Consider what a political science major spends four years analyzing: Sovereign entities (countries) attempting to pass critical assets (trade, capital, influence) across highly regulated channels (treaties, alliances, trade routes) while strictly defending their borders from external bad actors.
Now map that directly to modern network design:
· Autonomous Systems (AS) and Data Centers are your sovereign states.
· Routing Protocols (like BGP and IS-IS) are the international treaties and diplomatic frameworks that dictate how those states interact and pass data.
· Firewalls, SASE edge devices, and Access Control Lists are the border control checkpoints enforcing national security policy.
· Blast Radiuses and Failover Paths are the exact equivalent of military contingency planning and economic sanctions insulation.
A political science major is explicitly trained to zoom out to the 30,000-foot view and analyze the macro-system. They are taught to ask: “If we alter the policy or choke the trade route at Node A, what is the destabilizing ripple effect across the rest of the continent?” When they sit in front of an AI orchestration engine, they don’t get bogged down in the syntax of a prefix list. They instinctively think in terms of governance, dependencies, and structural boundaries. They draw the borders and negotiate the digital treaties.
The Inverted Training Model: The 10% Survivor
This realization completely flips the traditional IT talent acquisition strategy on its head. Historically, the model was “Tech-First, Strategy-Later.” You hired a technical savant and hoped that over fifteen years they would somehow develop the business acumen and macro-vision to become an architect.

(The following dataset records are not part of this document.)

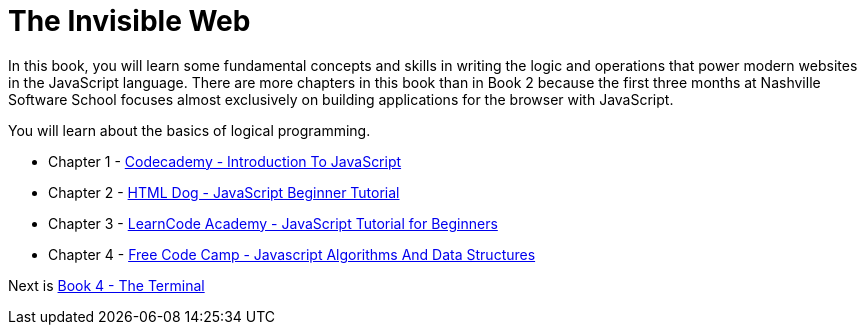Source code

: = The Invisible Web

[.lead]
In this book, you will learn some fundamental concepts and skills in writing the logic and operations that power modern websites in the JavaScript language. There are more chapters in this book than in Book 2 because the first three months at Nashville Software School focuses almost exclusively on building applications for the browser with JavaScript.

You will learn about the basics of logical programming.

* Chapter 1 - link:./chapters/JS_CODECADEMY.asciidoc[Codecademy - Introduction To JavaScript]
* Chapter 2 - link:./chapters/JS_DOG.asciidoc[HTML Dog - JavaScript Beginner Tutorial]
* Chapter 3 - link:./chapters/JS_LEARNCODE.asciidoc[LearnCode Academy - JavaScript Tutorial for Beginners]
* Chapter 4 - link:./chapters/JS_FREECODECAMP.asciidoc[Free Code Camp - Javascript Algorithms And Data Structures]

Next is link:../book-4-terminal-velocity/README.md[Book 4 - The Terminal]
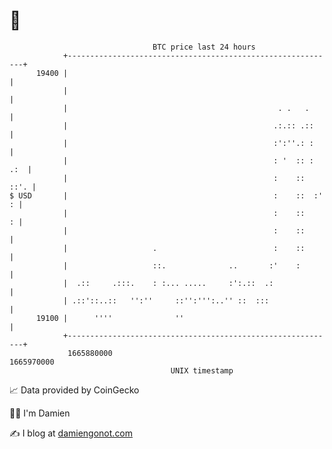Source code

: * 👋

#+begin_example
                                   BTC price last 24 hours                    
               +------------------------------------------------------------+ 
         19400 |                                                            | 
               |                                                            | 
               |                                               . .   .      | 
               |                                              .:.:: .::     | 
               |                                              :':''.: :     | 
               |                                              : '  :: : .:  | 
               |                                              :    ::  ::'. | 
   $ USD       |                                              :    ::  :' : | 
               |                                              :    ::     : | 
               |                                              :    ::       | 
               |                   .                          :    ::       | 
               |                   ::.              ..       :'    :        | 
               |  .::     .:::.    : :... .....     :':.::  .:              | 
               | .::'::..::   '':''     ::'':''':..'' ::  :::               | 
         19100 |      ''''              ''                                  | 
               +------------------------------------------------------------+ 
                1665880000                                        1665970000  
                                       UNIX timestamp                         
#+end_example
📈 Data provided by CoinGecko

🧑‍💻 I'm Damien

✍️ I blog at [[https://www.damiengonot.com][damiengonot.com]]
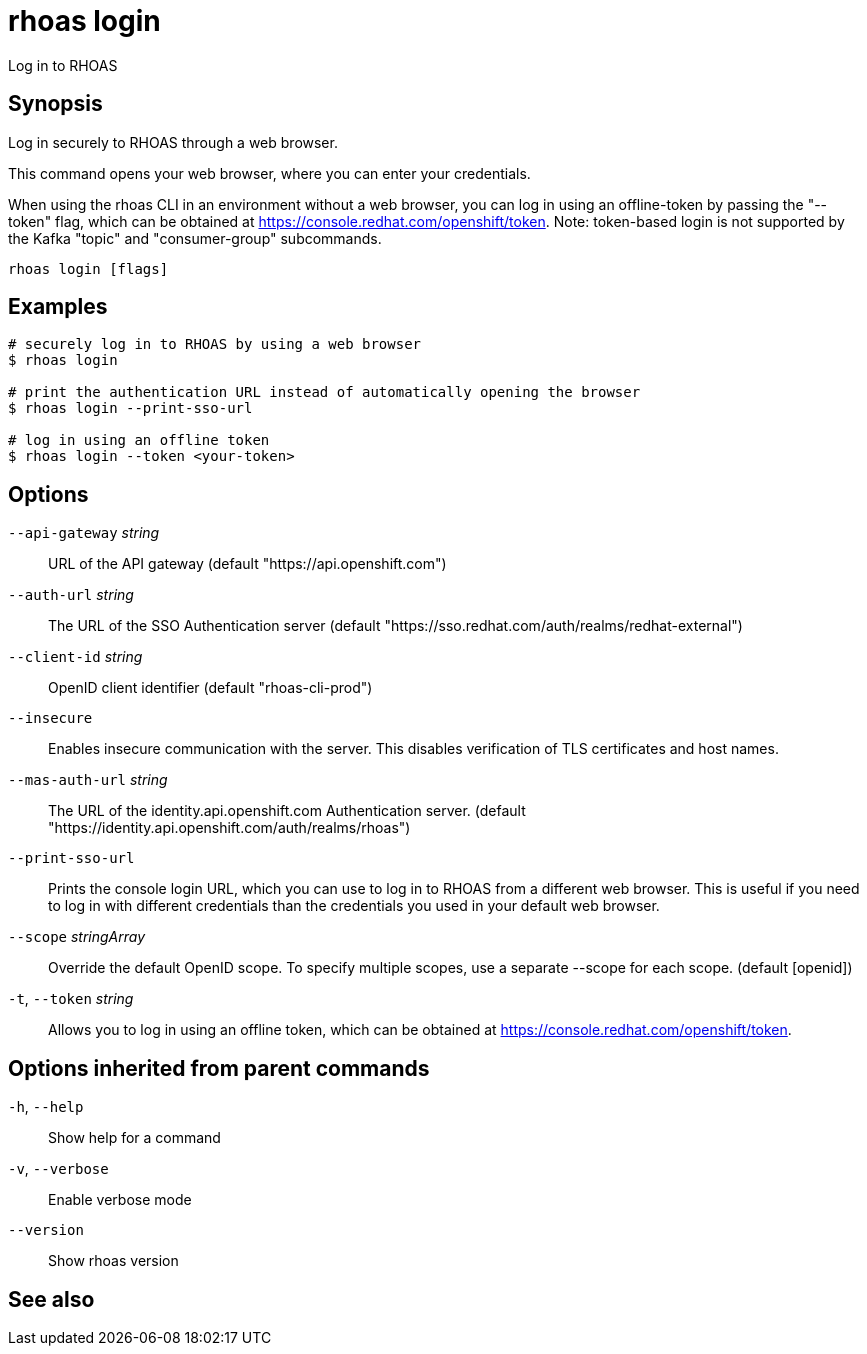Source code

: ifdef::env-github,env-browser[:context: cmd]
[id='ref-rhoas-login_{context}']
= rhoas login

[role="_abstract"]
Log in to RHOAS

[discrete]
== Synopsis

Log in securely to RHOAS through a web browser.

This command opens your web browser, where you can enter your credentials.

When using the rhoas CLI in an environment without a web browser, 
you can log in using an offline-token by passing the "--token" flag, which can be obtained at https://console.redhat.com/openshift/token.
Note: token-based login is not supported by the Kafka "topic" and "consumer-group" subcommands.


....
rhoas login [flags]
....

[discrete]
== Examples

....
# securely log in to RHOAS by using a web browser
$ rhoas login

# print the authentication URL instead of automatically opening the browser
$ rhoas login --print-sso-url

# log in using an offline token
$ rhoas login --token <your-token>

....

[discrete]
== Options

      `--api-gateway` _string_::    URL of the API gateway (default "https://api.openshift.com")
      `--auth-url` _string_::       The URL of the SSO Authentication server (default "https://sso.redhat.com/auth/realms/redhat-external")
      `--client-id` _string_::      OpenID client identifier (default "rhoas-cli-prod")
      `--insecure`::                Enables insecure communication with the server. This disables verification of TLS certificates and host names.
      `--mas-auth-url` _string_::   The URL of the identity.api.openshift.com Authentication server. (default "https://identity.api.openshift.com/auth/realms/rhoas")
      `--print-sso-url`::           Prints the console login URL, which you can use to log in to RHOAS from a different web browser. This is useful if you need to log in with different credentials than the credentials you used in your default web browser.
      `--scope` _stringArray_::     Override the default OpenID scope. To specify multiple scopes, use a separate --scope for each scope. (default [openid])
  `-t`, `--token` _string_::        Allows you to log in using an offline token, which can be obtained at https://console.redhat.com/openshift/token.

[discrete]
== Options inherited from parent commands

  `-h`, `--help`::      Show help for a command
  `-v`, `--verbose`::   Enable verbose mode
      `--version`::     Show rhoas version

[discrete]
== See also


ifdef::env-github,env-browser[]
* link:rhoas.adoc#rhoas[rhoas]	 - RHOAS CLI
endif::[]
ifdef::pantheonenv[]
* link:{path}#ref-rhoas_{context}[rhoas]	 - RHOAS CLI
endif::[]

In the AI era, that pipeline is broken. It is infinitely faster and more secure to take a brilliant, systems-thinking humanities graduate and teach them the laws of networking physics than it is to take a narrow, rule-bound syntax gatekeeper and try to teach them how to think strategically.
The survival rate in this new landscape is going to be brutal—likely only about 10% of entry-level applicants will make the cut. The 90% who get weeded out will be the ones who treat AI as a crutch to automate their lack of understanding. The 10% who get kept will be the ones who treat AI as a high-speed drafting machine while they act as the compass.

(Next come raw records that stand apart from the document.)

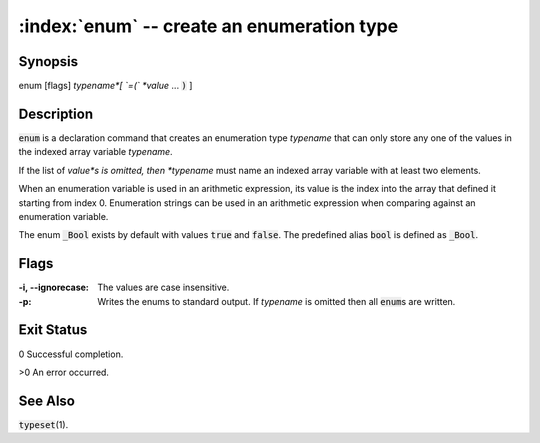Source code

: .. default-role:: code

:index:`enum` -- create an enumeration type
===========================================

Synopsis
--------
| enum [flags] *typename*[ `=(` *value* ... `)` ]

Description
-----------
`enum` is a declaration command that creates an enumeration type *typename*
that can only store any one of the values in the indexed array variable
*typename*.

If the list of *value*s is omitted, then *typename* must name an indexed
array variable with at least two elements.

When an enumeration variable is used in an arithmetic expression, its
value is the index into the array that defined it starting from index
0. Enumeration strings can be used in an arithmetic expression when
comparing against an enumeration variable.

The enum `_Bool` exists by default with values `true` and `false`. The
predefined alias `bool` is defined as `_Bool`.

Flags
-----
:-i, --ignorecase: The values are case insensitive.

:-p: Writes the enums to standard output. If *typename* is omitted
    then all `enum`\s are written.

Exit Status
-----------
0 Successful completion.

>0 An error occurred.

See Also
--------
`typeset`\(1).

The training of these future architects will look entirely different:
· Ditching the CLI: They won’t spend years memorizing vendor-specific command structures. AI handles the translation layer.
· The Digital Twin Crucible: They will be thrown into hyper-realistic Network Digital Twins (software replicas of production backbones) and told to safely execute “macro-level statecraft”—simulating regional failovers, testing structural resilience, and analyzing traffic congestion.
· Interrogating the Machine: They will be judged not by how fast they code, but by their ability to audit the AI’s logic, spot hidden logical loops, and align technological execution with real-world business revenue.
Wisdom Over Velocity
Technology has finally evolved to the point where the mechanics can be delegated to the machine, freeing the human mind to return to pure, unadulterated systems design.
If you want to build a modern, high-standard network that stands the test of time and generates serious revenue, stop looking for faster typists. Look for the critical thinkers who understand how complex, volatile systems govern themselves when the pressure is on.
It turns out that the oldest educational frameworks in human history aren’t obsolete in the face of artificial intelligence. They are the only things capable of keeping it on the tracks.